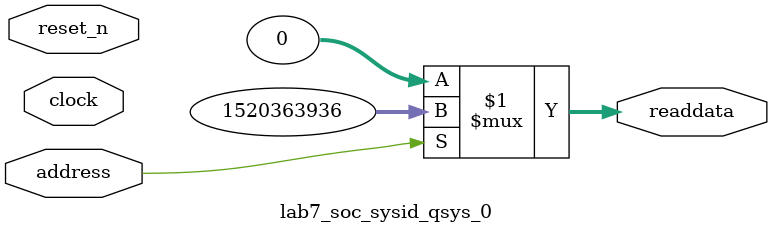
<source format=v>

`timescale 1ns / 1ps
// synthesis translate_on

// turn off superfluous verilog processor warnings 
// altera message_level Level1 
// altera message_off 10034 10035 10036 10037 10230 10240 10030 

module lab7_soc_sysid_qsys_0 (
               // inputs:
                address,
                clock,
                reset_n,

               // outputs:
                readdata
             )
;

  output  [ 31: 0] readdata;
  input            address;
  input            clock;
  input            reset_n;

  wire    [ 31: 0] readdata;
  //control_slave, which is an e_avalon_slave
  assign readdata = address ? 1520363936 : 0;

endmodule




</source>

◆ ◆ ◆

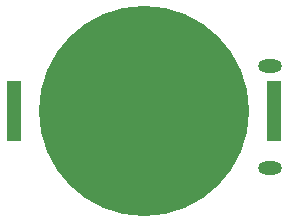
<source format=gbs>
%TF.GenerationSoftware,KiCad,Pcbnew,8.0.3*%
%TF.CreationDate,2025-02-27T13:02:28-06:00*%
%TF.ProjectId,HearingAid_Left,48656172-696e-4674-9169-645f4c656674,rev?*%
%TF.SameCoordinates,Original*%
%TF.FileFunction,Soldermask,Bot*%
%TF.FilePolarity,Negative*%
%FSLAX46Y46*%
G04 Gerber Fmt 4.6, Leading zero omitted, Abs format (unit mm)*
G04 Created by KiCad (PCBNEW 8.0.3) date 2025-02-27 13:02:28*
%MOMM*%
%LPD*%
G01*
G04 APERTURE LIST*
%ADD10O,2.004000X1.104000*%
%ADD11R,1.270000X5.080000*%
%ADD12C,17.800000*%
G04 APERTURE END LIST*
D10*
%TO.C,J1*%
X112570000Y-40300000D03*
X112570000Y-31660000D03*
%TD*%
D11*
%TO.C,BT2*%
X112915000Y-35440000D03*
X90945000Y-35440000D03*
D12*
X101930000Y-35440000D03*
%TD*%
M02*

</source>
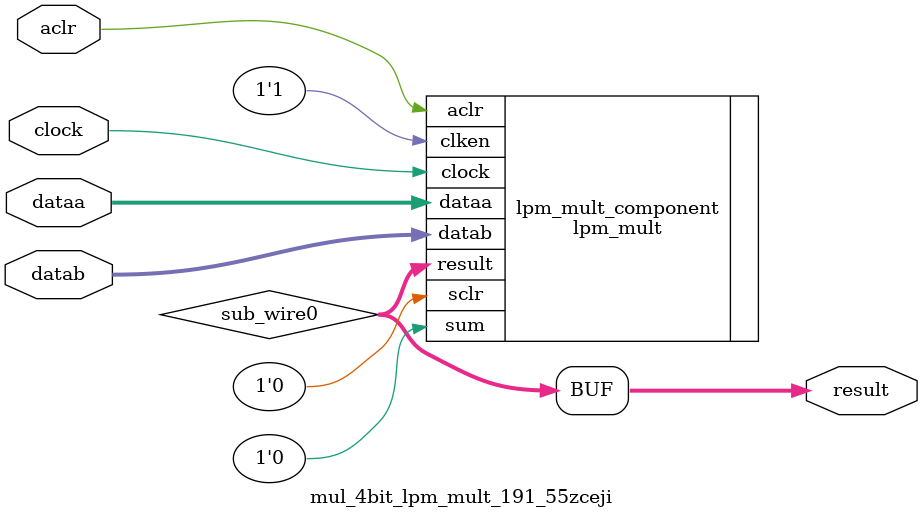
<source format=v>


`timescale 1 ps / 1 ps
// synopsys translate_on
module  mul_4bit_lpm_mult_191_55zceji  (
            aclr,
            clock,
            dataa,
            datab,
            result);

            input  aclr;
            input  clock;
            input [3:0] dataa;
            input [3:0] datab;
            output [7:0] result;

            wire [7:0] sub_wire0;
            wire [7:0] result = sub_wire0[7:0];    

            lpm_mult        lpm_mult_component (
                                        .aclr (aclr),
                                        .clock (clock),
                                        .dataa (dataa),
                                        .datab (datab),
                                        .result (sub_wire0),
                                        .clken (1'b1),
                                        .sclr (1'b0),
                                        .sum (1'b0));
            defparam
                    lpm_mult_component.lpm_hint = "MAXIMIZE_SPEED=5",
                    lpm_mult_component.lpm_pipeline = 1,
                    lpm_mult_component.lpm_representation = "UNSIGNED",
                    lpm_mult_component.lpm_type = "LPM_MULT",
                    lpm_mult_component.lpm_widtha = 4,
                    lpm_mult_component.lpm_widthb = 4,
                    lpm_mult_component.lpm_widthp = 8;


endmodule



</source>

◆ ◆ ◆

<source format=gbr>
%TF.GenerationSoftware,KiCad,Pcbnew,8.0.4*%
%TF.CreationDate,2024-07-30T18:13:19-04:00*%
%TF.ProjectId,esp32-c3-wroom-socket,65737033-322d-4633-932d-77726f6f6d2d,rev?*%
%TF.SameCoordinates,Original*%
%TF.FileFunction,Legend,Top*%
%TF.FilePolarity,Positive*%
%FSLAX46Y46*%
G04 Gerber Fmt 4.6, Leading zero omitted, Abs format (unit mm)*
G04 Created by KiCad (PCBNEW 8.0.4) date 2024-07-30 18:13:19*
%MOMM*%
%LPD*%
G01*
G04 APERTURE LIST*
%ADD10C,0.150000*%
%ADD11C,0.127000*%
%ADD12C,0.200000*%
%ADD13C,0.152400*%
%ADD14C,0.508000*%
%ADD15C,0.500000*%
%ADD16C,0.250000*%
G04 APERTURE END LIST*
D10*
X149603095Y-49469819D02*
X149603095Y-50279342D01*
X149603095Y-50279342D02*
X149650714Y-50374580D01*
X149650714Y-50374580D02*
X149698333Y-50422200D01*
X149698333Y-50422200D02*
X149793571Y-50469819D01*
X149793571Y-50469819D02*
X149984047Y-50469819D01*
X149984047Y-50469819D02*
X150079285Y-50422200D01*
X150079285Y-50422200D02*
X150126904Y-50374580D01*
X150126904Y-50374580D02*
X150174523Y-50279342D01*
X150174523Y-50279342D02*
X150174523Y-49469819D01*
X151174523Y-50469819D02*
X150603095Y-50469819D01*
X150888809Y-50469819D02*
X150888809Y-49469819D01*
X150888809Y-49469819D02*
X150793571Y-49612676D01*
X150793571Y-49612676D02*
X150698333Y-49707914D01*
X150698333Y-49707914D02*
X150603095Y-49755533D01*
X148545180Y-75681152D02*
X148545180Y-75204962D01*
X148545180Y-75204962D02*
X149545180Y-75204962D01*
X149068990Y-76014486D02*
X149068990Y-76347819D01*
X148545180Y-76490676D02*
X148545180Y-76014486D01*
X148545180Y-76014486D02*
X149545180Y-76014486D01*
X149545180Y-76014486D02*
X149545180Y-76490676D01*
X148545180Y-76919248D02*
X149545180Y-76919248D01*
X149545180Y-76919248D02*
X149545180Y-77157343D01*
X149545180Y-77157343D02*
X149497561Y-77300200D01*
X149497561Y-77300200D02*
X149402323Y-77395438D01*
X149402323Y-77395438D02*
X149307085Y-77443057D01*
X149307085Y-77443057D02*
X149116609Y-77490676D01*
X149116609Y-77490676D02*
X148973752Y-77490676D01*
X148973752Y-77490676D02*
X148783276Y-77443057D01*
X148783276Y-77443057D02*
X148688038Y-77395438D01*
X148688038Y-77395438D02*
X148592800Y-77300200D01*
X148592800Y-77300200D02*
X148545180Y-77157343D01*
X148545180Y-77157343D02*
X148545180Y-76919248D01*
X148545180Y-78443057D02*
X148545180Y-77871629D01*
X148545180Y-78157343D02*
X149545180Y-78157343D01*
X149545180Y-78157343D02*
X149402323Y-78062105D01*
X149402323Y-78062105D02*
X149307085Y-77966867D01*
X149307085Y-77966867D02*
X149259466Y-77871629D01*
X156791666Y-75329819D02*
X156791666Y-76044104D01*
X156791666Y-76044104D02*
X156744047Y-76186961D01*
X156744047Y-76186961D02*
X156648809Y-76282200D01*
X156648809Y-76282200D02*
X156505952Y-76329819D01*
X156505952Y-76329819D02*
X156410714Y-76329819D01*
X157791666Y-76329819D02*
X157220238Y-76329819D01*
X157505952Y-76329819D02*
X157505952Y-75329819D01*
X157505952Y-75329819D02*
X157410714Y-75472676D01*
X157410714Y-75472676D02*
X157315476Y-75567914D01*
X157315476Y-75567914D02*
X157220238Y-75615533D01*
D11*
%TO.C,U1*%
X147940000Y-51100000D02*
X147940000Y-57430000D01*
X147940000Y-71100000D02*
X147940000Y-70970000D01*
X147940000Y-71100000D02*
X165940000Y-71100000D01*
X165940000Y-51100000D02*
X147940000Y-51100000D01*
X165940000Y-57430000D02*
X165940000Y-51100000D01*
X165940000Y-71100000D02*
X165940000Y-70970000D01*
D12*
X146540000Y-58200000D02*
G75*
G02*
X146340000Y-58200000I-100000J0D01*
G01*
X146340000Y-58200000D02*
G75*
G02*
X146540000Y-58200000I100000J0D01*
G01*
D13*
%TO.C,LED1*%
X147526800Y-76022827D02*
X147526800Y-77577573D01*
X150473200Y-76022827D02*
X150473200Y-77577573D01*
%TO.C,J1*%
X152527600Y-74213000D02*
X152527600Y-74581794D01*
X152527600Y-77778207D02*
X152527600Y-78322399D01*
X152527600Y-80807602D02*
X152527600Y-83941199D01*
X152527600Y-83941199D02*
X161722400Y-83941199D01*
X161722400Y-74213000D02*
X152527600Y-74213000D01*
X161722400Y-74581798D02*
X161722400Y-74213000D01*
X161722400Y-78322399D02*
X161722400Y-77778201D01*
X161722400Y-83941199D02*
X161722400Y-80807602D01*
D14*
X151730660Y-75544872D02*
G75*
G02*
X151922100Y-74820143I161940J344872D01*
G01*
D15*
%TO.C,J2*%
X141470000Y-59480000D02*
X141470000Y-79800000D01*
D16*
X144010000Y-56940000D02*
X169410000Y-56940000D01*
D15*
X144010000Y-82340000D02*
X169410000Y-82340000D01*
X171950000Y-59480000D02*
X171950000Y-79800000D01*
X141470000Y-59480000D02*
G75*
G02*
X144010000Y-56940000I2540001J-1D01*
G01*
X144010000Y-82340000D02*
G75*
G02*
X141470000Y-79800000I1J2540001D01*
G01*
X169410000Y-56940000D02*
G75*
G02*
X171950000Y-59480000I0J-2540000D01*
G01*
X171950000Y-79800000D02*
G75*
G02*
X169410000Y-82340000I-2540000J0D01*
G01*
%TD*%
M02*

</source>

◆ ◆ ◆

Go back to the listing above. Copy word for word the lines from the one with "X149603095Y-50279342D01*" through the one with "X156791666Y-75329819D02*", and nothing more.

- Final answer
X149603095Y-50279342D01*
X149603095Y-50279342D02*
X149650714Y-50374580D01*
X149650714Y-50374580D02*
X149698333Y-50422200D01*
X149698333Y-50422200D02*
X149793571Y-50469819D01*
X149793571Y-50469819D02*
X149984047Y-50469819D01*
X149984047Y-50469819D02*
X150079285Y-50422200D01*
X150079285Y-50422200D02*
X150126904Y-50374580D01*
X150126904Y-50374580D02*
X150174523Y-50279342D01*
X150174523Y-50279342D02*
X150174523Y-49469819D01*
X151174523Y-50469819D02*
X150603095Y-50469819D01*
X150888809Y-50469819D02*
X150888809Y-49469819D01*
X150888809Y-49469819D02*
X150793571Y-49612676D01*
X150793571Y-49612676D02*
X150698333Y-49707914D01*
X150698333Y-49707914D02*
X150603095Y-49755533D01*
X148545180Y-75681152D02*
X148545180Y-75204962D01*
X148545180Y-75204962D02*
X149545180Y-75204962D01*
X149068990Y-76014486D02*
X149068990Y-76347819D01*
X148545180Y-76490676D02*
X148545180Y-76014486D01*
X148545180Y-76014486D02*
X149545180Y-76014486D01*
X149545180Y-76014486D02*
X149545180Y-76490676D01*
X148545180Y-76919248D02*
X149545180Y-76919248D01*
X149545180Y-76919248D02*
X149545180Y-77157343D01*
X149545180Y-77157343D02*
X149497561Y-77300200D01*
X149497561Y-77300200D02*
X149402323Y-77395438D01*
X149402323Y-77395438D02*
X149307085Y-77443057D01*
X149307085Y-77443057D02*
X149116609Y-77490676D01*
X149116609Y-77490676D02*
X148973752Y-77490676D01*
X148973752Y-77490676D02*
X148783276Y-77443057D01*
X148783276Y-77443057D02*
X148688038Y-77395438D01*
X148688038Y-77395438D02*
X148592800Y-77300200D01*
X148592800Y-77300200D02*
X148545180Y-77157343D01*
X148545180Y-77157343D02*
X148545180Y-76919248D01*
X148545180Y-78443057D02*
X148545180Y-77871629D01*
X148545180Y-78157343D02*
X149545180Y-78157343D01*
X149545180Y-78157343D02*
X149402323Y-78062105D01*
X149402323Y-78062105D02*
X149307085Y-77966867D01*
X149307085Y-77966867D02*
X149259466Y-77871629D01*
X156791666Y-75329819D02*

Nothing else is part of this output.